Mengapa empati, si permata paling berharga dalam dada manusia, kian pudar? Mengapa kepekaan diri, kemampuan untuk merasakan apa yang orang lain rasa, seolah menjadi barang langka? Apakah kita terlalu sibuk berlomba, hingga lupa menengok ke samping? Apakah kita terlalu asyik membangun menara ego, hingga pondasi kemanusiaan kita retak?

Ini merupakan undangan untuk menepi sejenak dari hiruk-pikuk, untuk menatap lebih dalam ke jendela hati kita sendiri. Kita akan menelusuri jejak-jejak kearifan yang ditinggalkan oleh para pemikir besar, dari seorang filsuf di Konigsberg yang mencoba memahami moralitas universal, seorang pendidik di Jawa yang memanusiakan muridnya, hingga seorang ulama dari Baghdad yang menyerukan penyucian jiwa. Mereka, dengan cara mereka sendiri, telah mengajarkan kita bahwa empati bukanlah sekadar perasaan, melainkan sebuah cahaya yang harus dirajut, sehelai demi sehelai, agar dunia yang kian membeku ini kembali hangat.

Bisikan dari Königsberg: Kant dan Etika Kewajiban yang Menggugah

Jauh di sebuah kota kecil bernama Königsberg, Prusia Timur, pada abad ke-18, hiduplah seorang filsuf dengan pikiran setajam pisau bedah dan jiwa sehangat lilin yang tak pernah padam. Namanya Immanuel Kant. Ia adalah sosok yang mungkin terlihat kaku dengan rutinitasnya, namun pikirannya mampu menembus batas-batas kemanusiaan yang paling mendasar.

Kant tak banyak bicara tentang “perasaan” dalam etika. Baginya, moralitas sejati bukanlah soal seberapa besar kita merasa kasihan, atau seberapa banyak kebahagiaan yang dihasilkan dari tindakan kita. Bukan. Moralitas, kata Kant, adalah soal kewajiban. Sebuah kewajiban yang muncul dari akal budi murni, yang universal dan tak tergoyahkan oleh emosi sesaat.

Di sinilah letak bisikan pertama menuju empati yang hakiki. Kant memperkenalkan konsep “imperatif kategoris”. Sebuah perintah moral yang berlaku mutlak, tanpa syarat. Salah satu rumusan terkenalnya adalah: “Bertindaklah hanya berdasarkan maksim (prinsip) yang kamu kehendaki agar dapat menjadi hukum universal.”

^^^^

» Yang Perlu Dikerjakan
• 1. Cocokkan tiap pernyataan berikut dengan petikan tulisan tentang empati: jawab ya atau tidak, lalu kutip kata-kata petikan yang menentukan. (a) Kant hidup di Königsberg pada abad ke-18. (b) Menurut Kant, moralitas sejati ditentukan oleh seberapa besar kita merasa kasihan. (c) Imperatif kategoris adalah perintah moral yang berlaku dengan syarat tertentu.
• 2. Ringkas petikan tulisan tentang empati dalam dua kalimat.
• 3. Teruskan tulisan tentang empati dan etika Kant, dimulai setelah kalimat terakhirnya.

^^^^

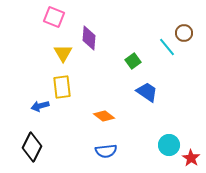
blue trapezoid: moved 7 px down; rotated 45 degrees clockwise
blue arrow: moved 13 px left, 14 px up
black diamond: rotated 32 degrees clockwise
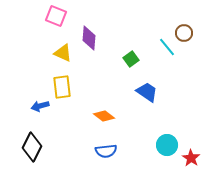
pink square: moved 2 px right, 1 px up
yellow triangle: rotated 36 degrees counterclockwise
green square: moved 2 px left, 2 px up
cyan circle: moved 2 px left
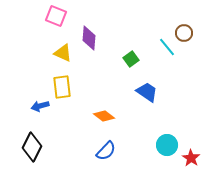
blue semicircle: rotated 40 degrees counterclockwise
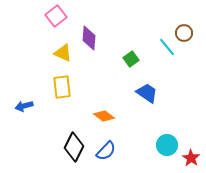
pink square: rotated 30 degrees clockwise
blue trapezoid: moved 1 px down
blue arrow: moved 16 px left
black diamond: moved 42 px right
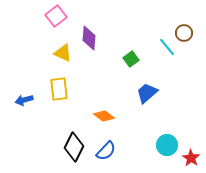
yellow rectangle: moved 3 px left, 2 px down
blue trapezoid: rotated 75 degrees counterclockwise
blue arrow: moved 6 px up
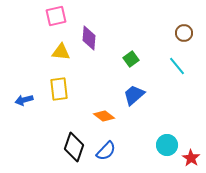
pink square: rotated 25 degrees clockwise
cyan line: moved 10 px right, 19 px down
yellow triangle: moved 2 px left, 1 px up; rotated 18 degrees counterclockwise
blue trapezoid: moved 13 px left, 2 px down
black diamond: rotated 8 degrees counterclockwise
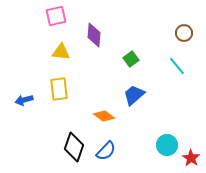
purple diamond: moved 5 px right, 3 px up
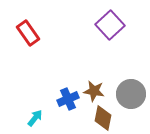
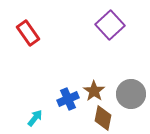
brown star: rotated 25 degrees clockwise
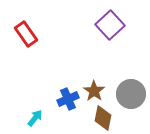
red rectangle: moved 2 px left, 1 px down
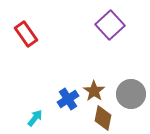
blue cross: rotated 10 degrees counterclockwise
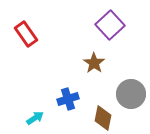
brown star: moved 28 px up
blue cross: rotated 15 degrees clockwise
cyan arrow: rotated 18 degrees clockwise
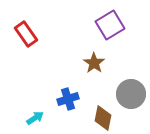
purple square: rotated 12 degrees clockwise
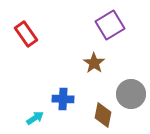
blue cross: moved 5 px left; rotated 20 degrees clockwise
brown diamond: moved 3 px up
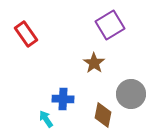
cyan arrow: moved 11 px right, 1 px down; rotated 90 degrees counterclockwise
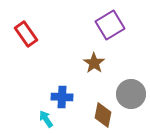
blue cross: moved 1 px left, 2 px up
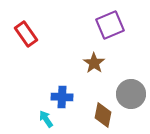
purple square: rotated 8 degrees clockwise
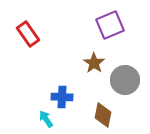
red rectangle: moved 2 px right
gray circle: moved 6 px left, 14 px up
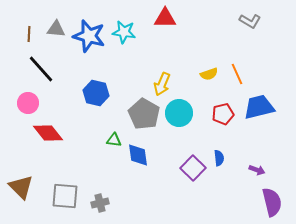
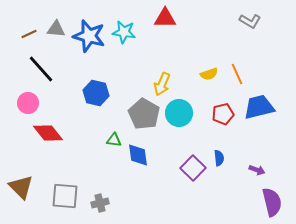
brown line: rotated 63 degrees clockwise
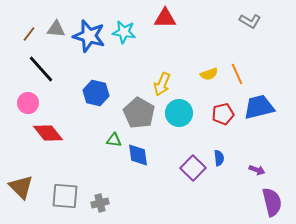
brown line: rotated 28 degrees counterclockwise
gray pentagon: moved 5 px left, 1 px up
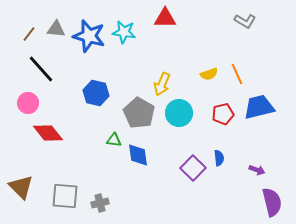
gray L-shape: moved 5 px left
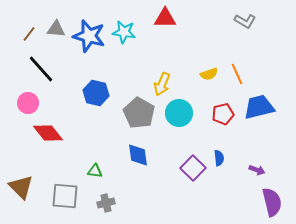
green triangle: moved 19 px left, 31 px down
gray cross: moved 6 px right
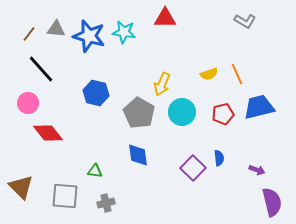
cyan circle: moved 3 px right, 1 px up
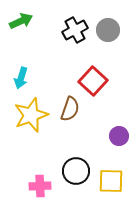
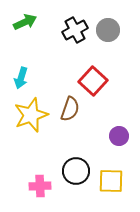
green arrow: moved 4 px right, 1 px down
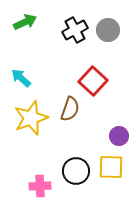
cyan arrow: rotated 115 degrees clockwise
yellow star: moved 3 px down
yellow square: moved 14 px up
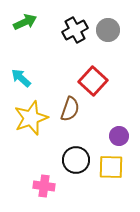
black circle: moved 11 px up
pink cross: moved 4 px right; rotated 10 degrees clockwise
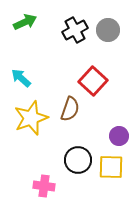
black circle: moved 2 px right
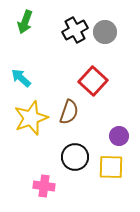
green arrow: rotated 135 degrees clockwise
gray circle: moved 3 px left, 2 px down
brown semicircle: moved 1 px left, 3 px down
black circle: moved 3 px left, 3 px up
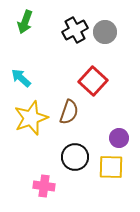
purple circle: moved 2 px down
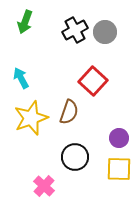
cyan arrow: rotated 20 degrees clockwise
yellow square: moved 8 px right, 2 px down
pink cross: rotated 35 degrees clockwise
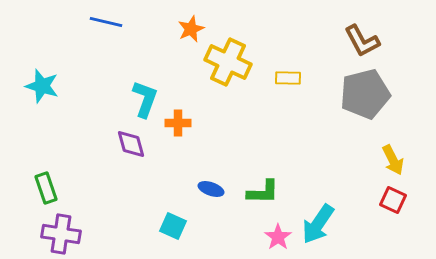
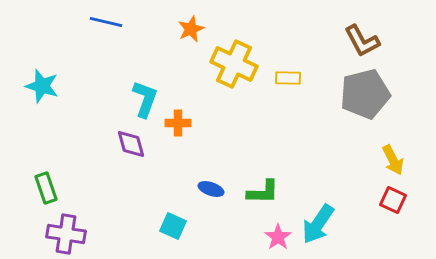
yellow cross: moved 6 px right, 2 px down
purple cross: moved 5 px right
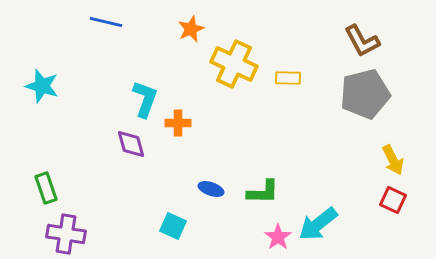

^^^^

» Hasil
• 1.
(a) Ya: “Jauh di sebuah kota kecil bernama Königsberg, Prusia Timur, pada abad ke-18, hiduplah seorang filsuf”
(b) Tidak: “Baginya, moralitas sejati bukanlah soal seberapa besar kita merasa kasihan”
(c) Tidak: “Sebuah perintah moral yang berlaku mutlak, tanpa syarat.”

• 2. Tulisan ini mempertanyakan mengapa empati kian pudar dan mengajak kita menelusuri kearifan para pemikir besar, yaitu seorang filsuf di Königsberg, seorang pendidik di Jawa, dan seorang ulama dari Baghdad, yang mengajarkan bahwa empati bukan sekadar perasaan, melainkan cahaya yang harus dirajut. Immanuel Kant, filsuf Königsberg abad ke-18, memandang moralitas sebagai kewajiban yang muncul dari akal budi murni, bukan dari perasaan, dan memperkenalkan imperatif kategoris, yaitu perintah moral mutlak untuk bertindak hanya berdasarkan maksim yang kita kehendaki menjadi hukum universal.

• 3.
Apa artinya ini bagi empati? Ini berarti, sebelum kita bertindak atau berkata-kata kepada orang lain, kita harus bertanya pada diri sendiri: “Apakah saya ingin semua orang di dunia ini bertindak seperti ini? Apakah saya ingin jika saya berada di posisi orang lain, saya diperlakukan seperti ini?” Jika kita tidak ingin diperlakukan kasar, maka jangan berlaku kasar. Jika kita tidak ingin diabaikan, maka jangan mengabaikan.

Bagi Kant, empati bukanlah soal “merasa kasihan” sebagai motivasi utama. Itu adalah sebuah konsekuensi logis dari sebuah kesadaran moral yang mendalam: bahwa setiap manusia memiliki martabat yang sama, dan kita memiliki kewajiban universal untuk menghormati martabat itu. Empati, dalam kacamata Kant, adalah sebuah keharusan akal budi untuk mengakui kemanusiaan dalam diri orang lain, bukan sekadar respons emosional semata. Ini adalah fondasi pertama untuk merajut kepekaan: sebuah komitmen moral yang tak bisa ditawar.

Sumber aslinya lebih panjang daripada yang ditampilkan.